4. Materials and Methods
4.1. Sequence Alignment and Phylogenetic Analysis
Type 1 RIP (trichosanthin, accession number AAB31048.1) and type 2 RIP (cinnamomin,
AAK82460.1; Ebulin, AJ400822; ricin, XP_002534649.1; SNA-I, U27122) sequences were used as queries
to search for RIP sequences in NCBI database (Pyrus bretschneideri and Prunus mume), Genome database
for Rosaceae (Malus domestica, Pyrus communis, Prunus persica, Fragaria ananassa and Fragaria vesca),
and Phytozome database (Prunus persica). Sequence alignments were represented by sequence logos as
created by WebLogo 3 [42]. ClustalW was used for the alignment of the RIP sequences. A phylogenetic
tree of all RIP sequences was constructed using the constraint-based alignment tool-COBALT [43].
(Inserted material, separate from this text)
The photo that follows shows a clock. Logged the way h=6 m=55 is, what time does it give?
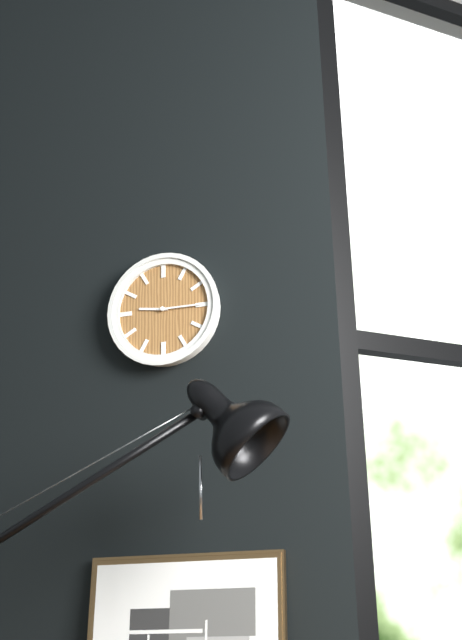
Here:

4.2. Purification of Recombinant Md1RIP
The sequence for Md1RIP was expressed in Pichia pastoris. Therefore, an expression vector
containing the coding sequence for Md1RIP was constructed according to EasySelect Pichia Expression
Kit from Invitrogen (Invitrogen, Carlsbad, CA, USA). To allow secretion of Md1RIP into the yeast
culture medium, the Md1RIP construct contained an α-mating sequence from Saccharomyces cerevisiae,
upstream of the RIP coding sequence. Furthermore, a polyhistidine tag was provided downstream
of the RIP coding sequence for easy purification of the fusion protein. The recombinant Md1RIP
was purified using a combination of ion exchange chromatography on S Fast Flow (GE Healthcare,
Uppsala, Sweden) and affinity chromatography on a nickel Sepharose column, as described by
Desmyter et al. [44] and Al Atalah et al. [23], respectively.
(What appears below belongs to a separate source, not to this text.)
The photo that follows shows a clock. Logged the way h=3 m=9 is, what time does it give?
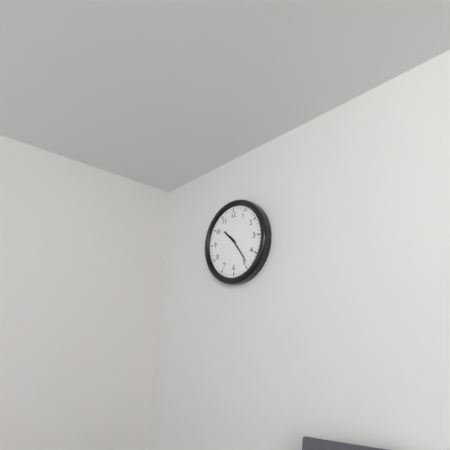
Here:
h=10 m=24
4.3. Purification of Recombinant Md2RIP
Bright yellow-2 tobacco cells (BY-2 cells) were used for the expression of Md2RIP. A binary
expression vector containing the Md2RIP sequence including the signal peptide of Md2RIP was
constructed according to the Gateway™ cloning technology of Invitrogen. Stable transformation of
BY-2 cells was performed as reported previously [45]. The recombinant Md2RIP was expressed in BY-2
cells under the control of the 35S Cauliflower Mosaic virus promoter and purified from the BY-2 cell
culture medium using hydrophobic interaction chromatography on phenyl Sepharose combined with
affinity chromatography on fetuin-Sepharose 4B [21,46].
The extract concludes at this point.